ロシア・ウクライナ戦争はウクライナの社会に甚大な被害をもたらしている。中華民国(台湾)は人道主義の精神に基づき、12月1日にチェコと、「ウクライナにおける一次医療再建のための支援能力拡大に関するパートナーシップ協力覚書(Memorandum of Understanding on Partnership Regarding Increasing the Capacities to Assist Ukraine in the Reconstruction of Primary Health Care)」を交わした。両国は協力してウクライナにおける一次医療システムの再建を支援する。覚書にはチェコで柯良叡駐チェコ代表(大使)が、そして台湾でチェコのDavid Steinke駐台代表がそれぞれリモート形式でサイン。台湾の会場では外交部(日本の外務省に相当)の田中光政務次長(=副大臣)とチェコ外務省経済外交課(Economic Diplomacy Department)のMarek Svoboda課長が署名に立ち会った。また、チェコでウクライナの復興業務を担当するTomáš Kopečný特使もリモート形式で署名に立ち会った。

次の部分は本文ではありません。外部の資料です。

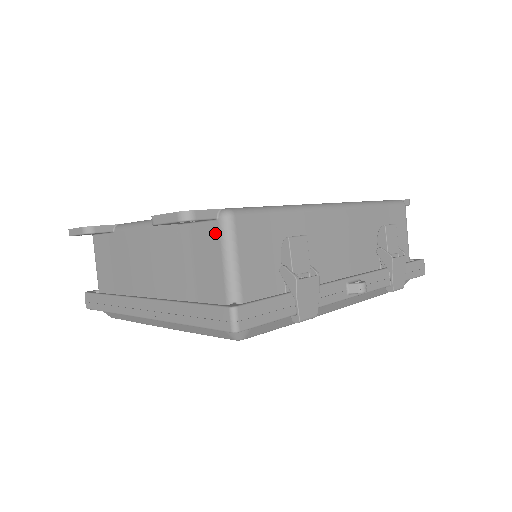
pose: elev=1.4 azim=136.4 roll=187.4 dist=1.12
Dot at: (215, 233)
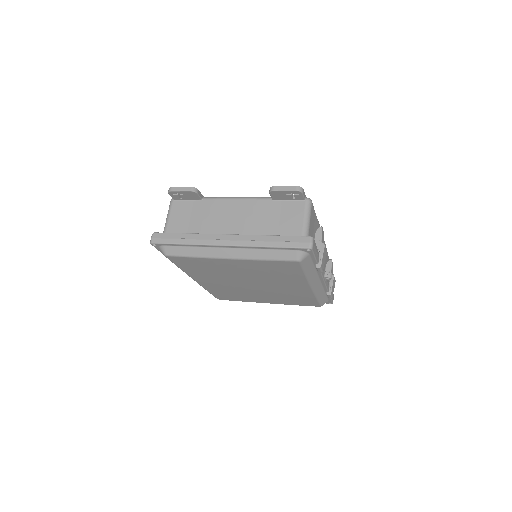
Dot at: (301, 206)
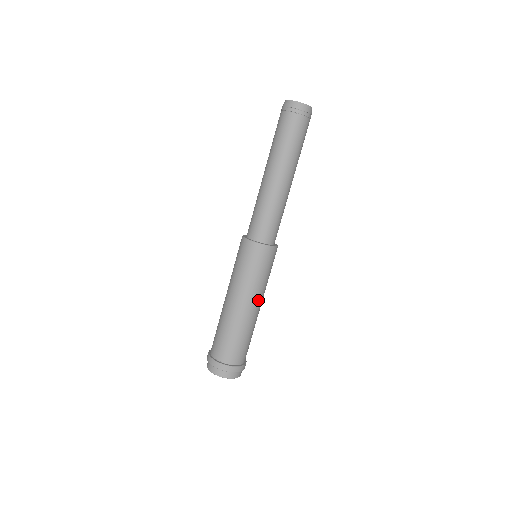
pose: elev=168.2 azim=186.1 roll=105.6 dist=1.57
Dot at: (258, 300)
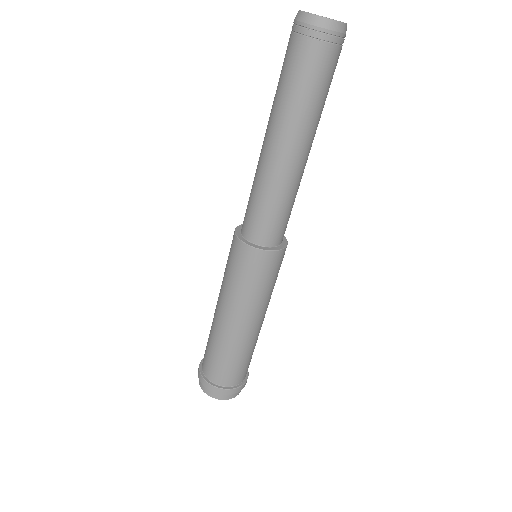
Dot at: (252, 317)
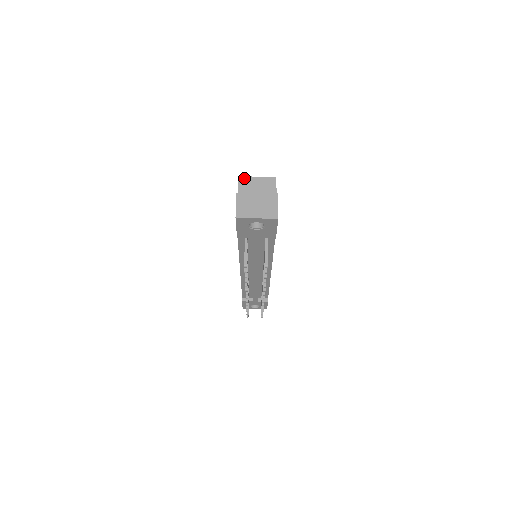
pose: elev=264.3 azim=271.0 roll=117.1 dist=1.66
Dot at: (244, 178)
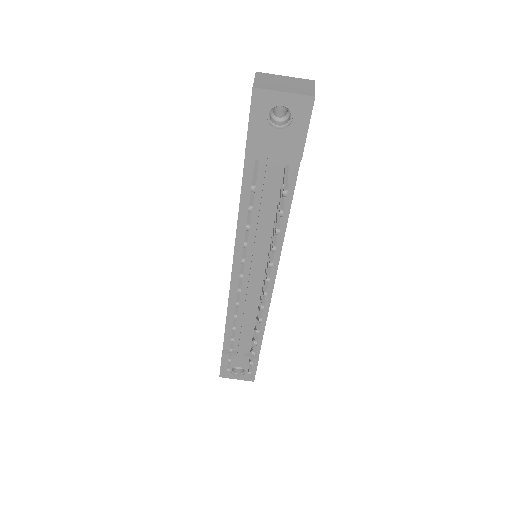
Dot at: occluded
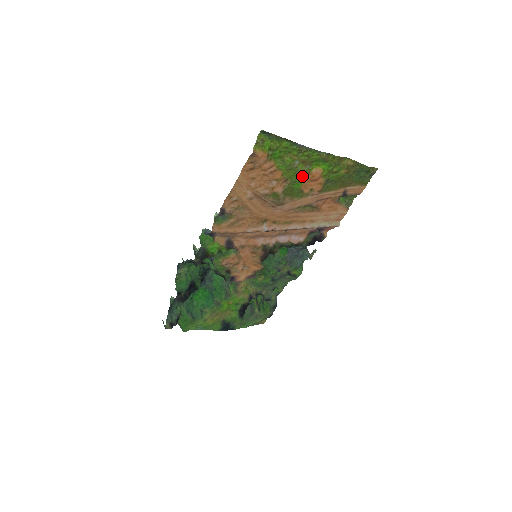
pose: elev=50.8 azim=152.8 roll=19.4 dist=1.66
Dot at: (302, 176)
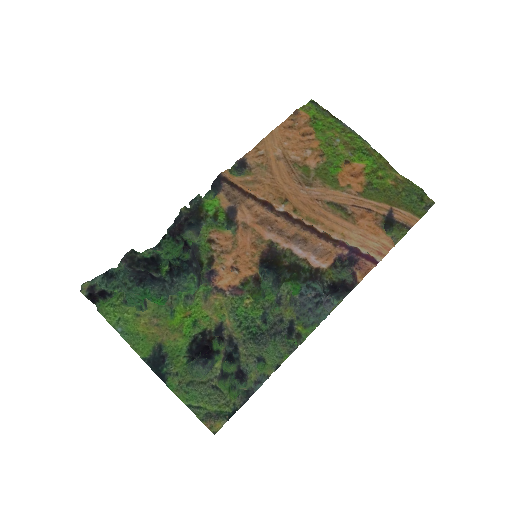
Dot at: (341, 161)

田政務次長はあいさつの中で、台湾とチェコが共同でウクライナを支援する計画は民主主義国が一緒になって権威主義国家の脅迫に対抗する絶好の見本だと指摘、「民主主義陣営が揺らぐことなくウクライナを支持する決意を改めて示し、ウクライナへの人道支援を継続することを表明するものだ。また同時に、台湾とチェコの医療器材産業のビジネスとしての提携を促進する模範的効果にもつながる」と歓迎した。

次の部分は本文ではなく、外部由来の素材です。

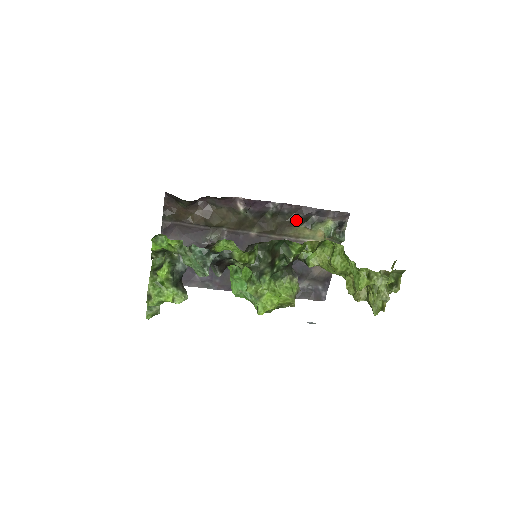
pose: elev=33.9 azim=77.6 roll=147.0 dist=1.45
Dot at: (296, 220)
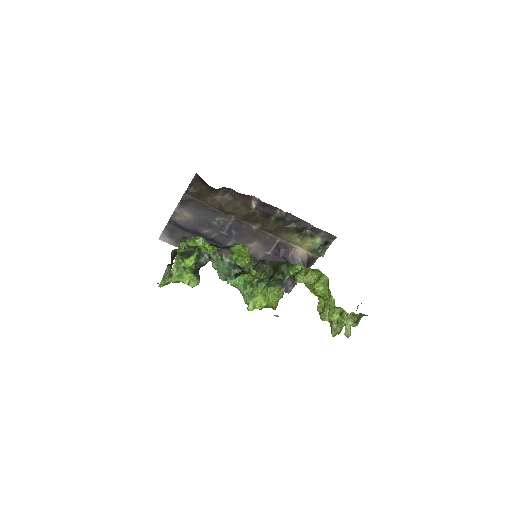
Dot at: (293, 229)
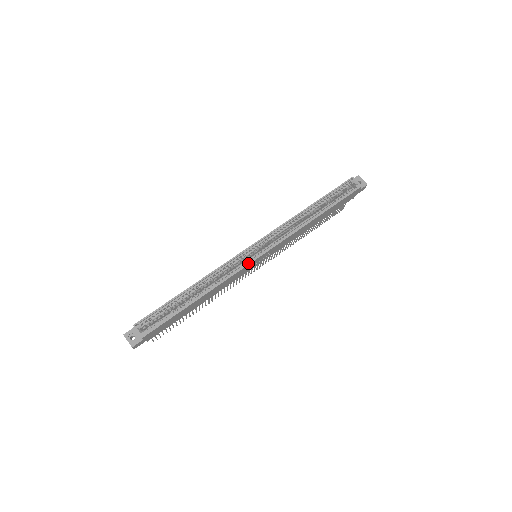
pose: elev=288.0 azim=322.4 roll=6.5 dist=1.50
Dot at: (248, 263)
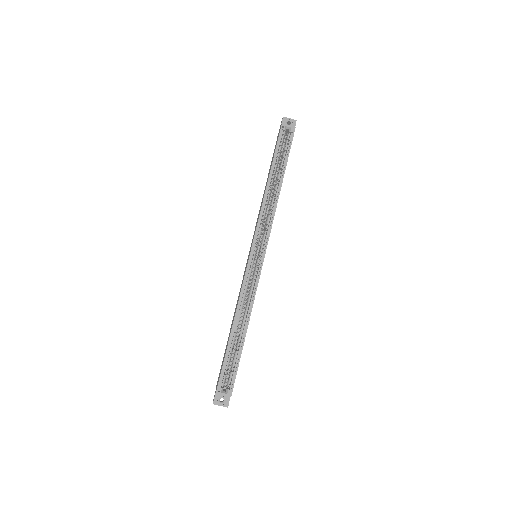
Dot at: (260, 271)
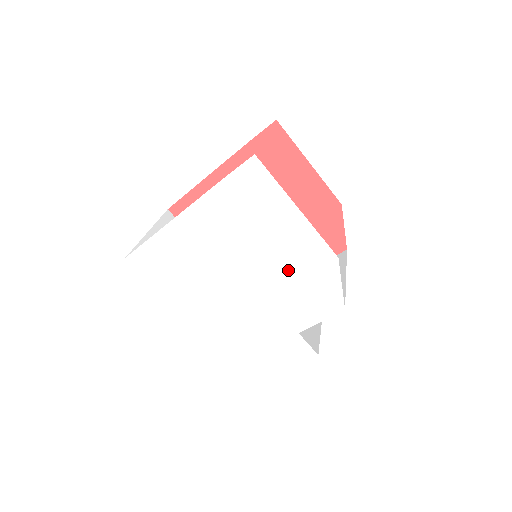
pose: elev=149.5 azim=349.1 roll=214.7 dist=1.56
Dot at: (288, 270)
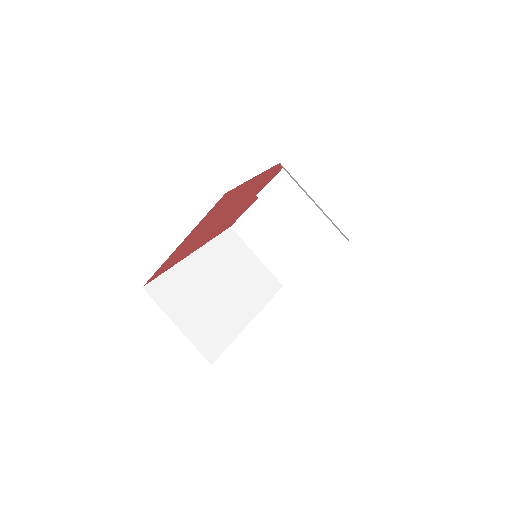
Dot at: occluded
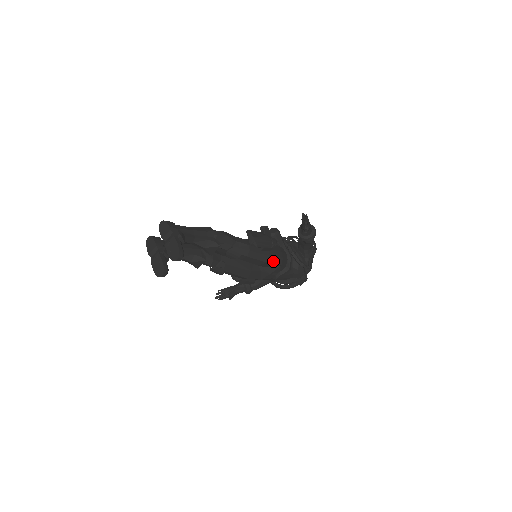
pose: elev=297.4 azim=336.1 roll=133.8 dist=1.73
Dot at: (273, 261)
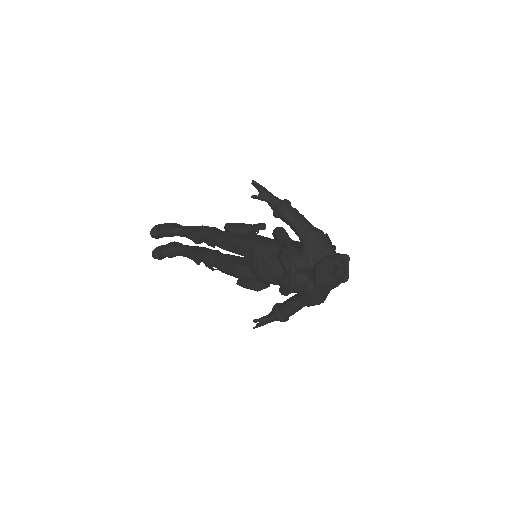
Dot at: (244, 244)
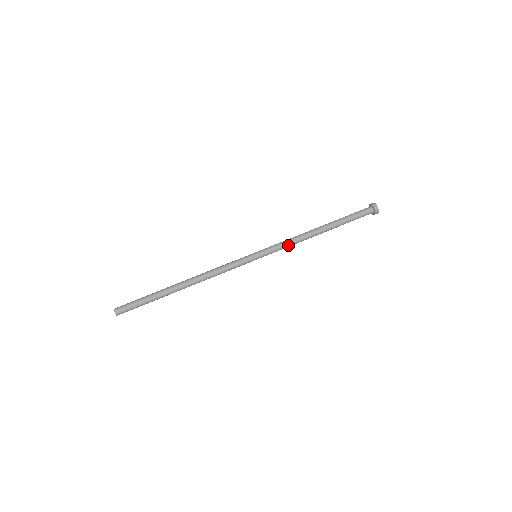
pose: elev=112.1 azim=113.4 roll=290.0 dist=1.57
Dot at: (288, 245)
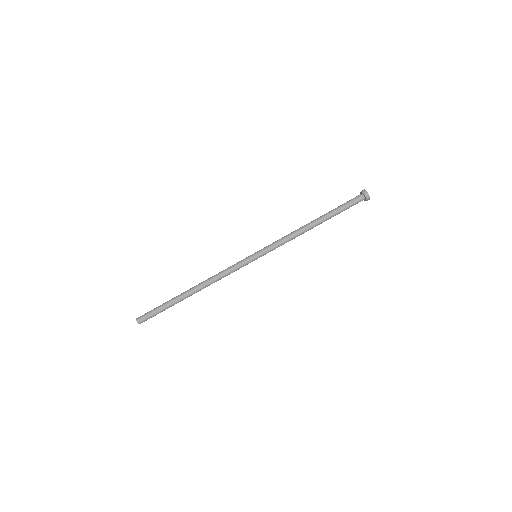
Dot at: (284, 242)
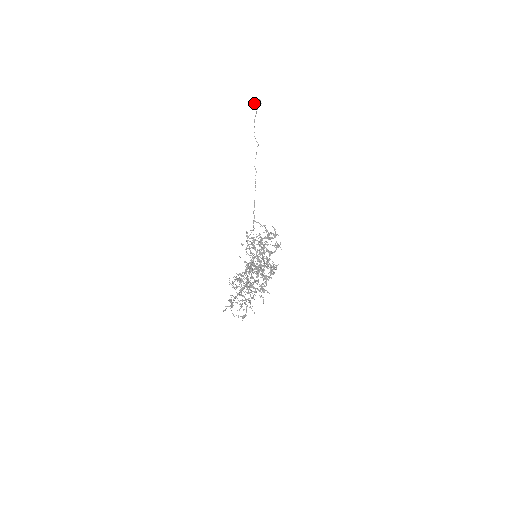
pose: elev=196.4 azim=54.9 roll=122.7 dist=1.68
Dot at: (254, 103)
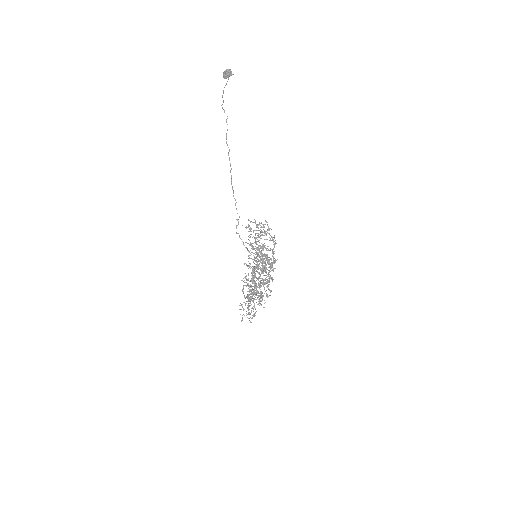
Dot at: (224, 74)
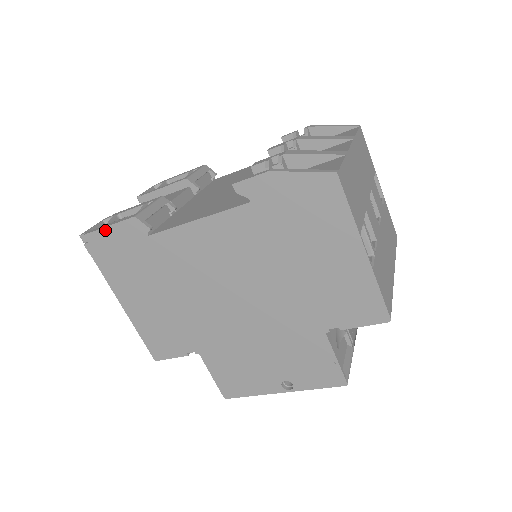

Kopečný特使とSvoboda課長はいずれも、「チェコと台湾は同じ自由民主の国であり、手を取り合って全体主義国家に対抗していくと誓っている。双方の数カ月間にわたる意思疎通と努力によって今回の覚書が実現した」と強調。また、この協力事業を通してチェコとウクライナは台湾の経済貿易及び科学技術の実力をいっそう知ることになったと説明した。チェコのSteinke駐台代表は、台湾の各界がウクライナに関心を寄せていることに感謝、今後より多くの分野で台湾といっそう密接な協力関係を築けるよう期待した。

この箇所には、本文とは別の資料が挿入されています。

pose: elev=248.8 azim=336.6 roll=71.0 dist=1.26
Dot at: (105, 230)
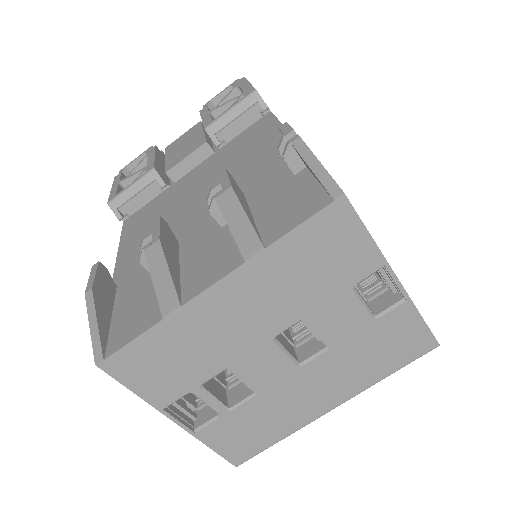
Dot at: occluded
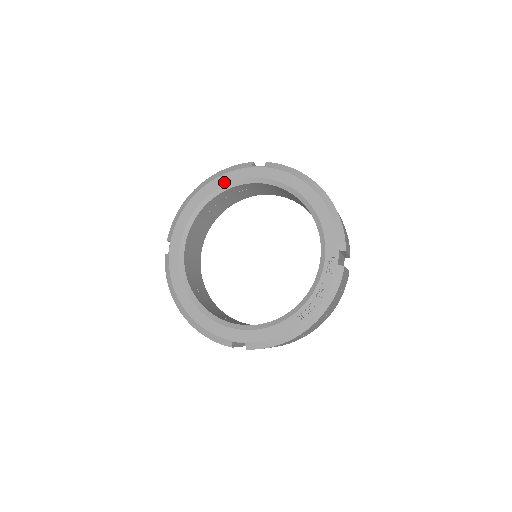
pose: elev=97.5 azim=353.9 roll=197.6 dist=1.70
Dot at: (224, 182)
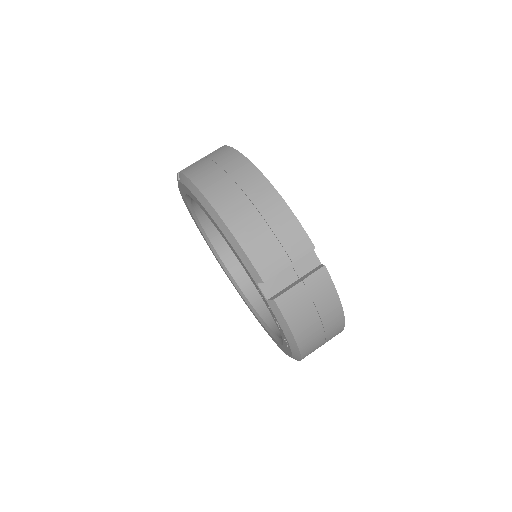
Dot at: (184, 199)
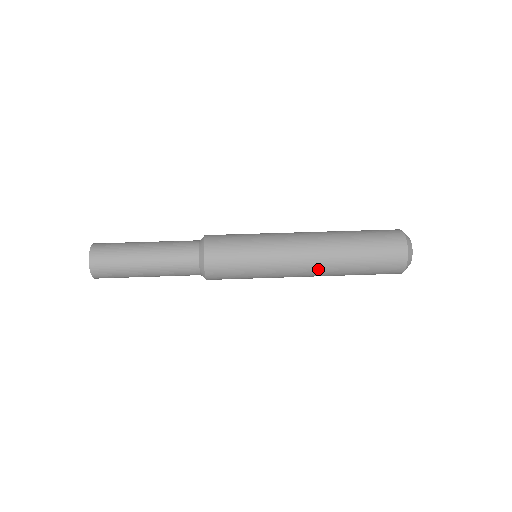
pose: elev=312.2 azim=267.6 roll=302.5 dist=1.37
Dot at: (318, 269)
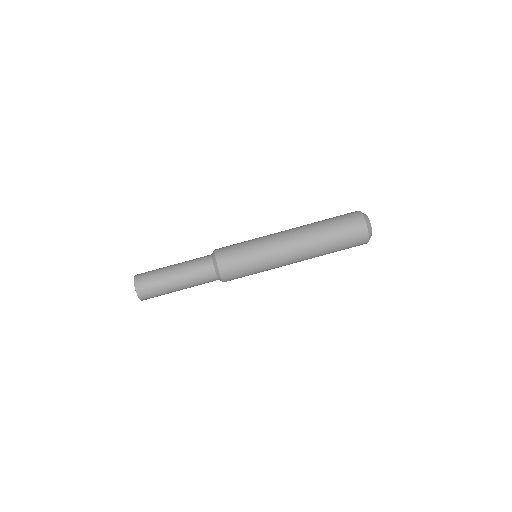
Dot at: occluded
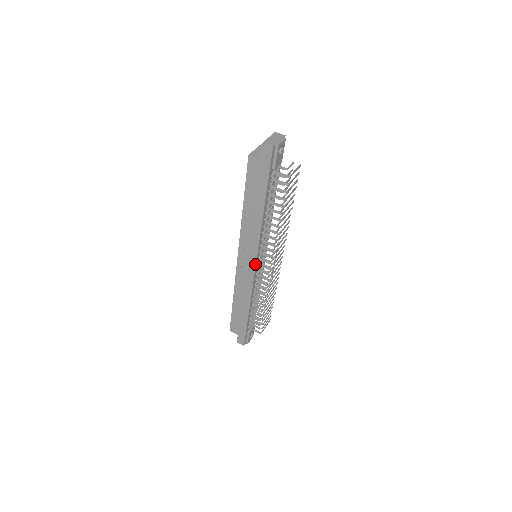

署名の式典に招待された台湾在住のウクライナ人代表、Yurii Poitaさんは、台湾とチェコが協力してウクライナを支援することに感謝すると共に、台湾が遠く離れたウクライナに人道支援を行っていることはウクライナの人々に、「台湾は小さいがその力はとても大きい」と感じさせていると語った。そして、台湾とウクライナはスマート技術、エネルギー、半導体などの面で様々な協力が出来るとし、将来より多くの交流が実現することを希望した。
今回の協力事業は主に被害が最も甚大なウクライナ東部が対象。台湾とチェコが支援項目を検討し、一般診療、外科、婦人科、リハビリ室などの施設と初期医療ケアを提供することになっている。そのうち医療器材のソリューションは台湾の産業へのビジネスチャンスにもつながるほか、台湾の医療水準及び医療資源に対するウクライナと各国の理解を深めるものとみられている。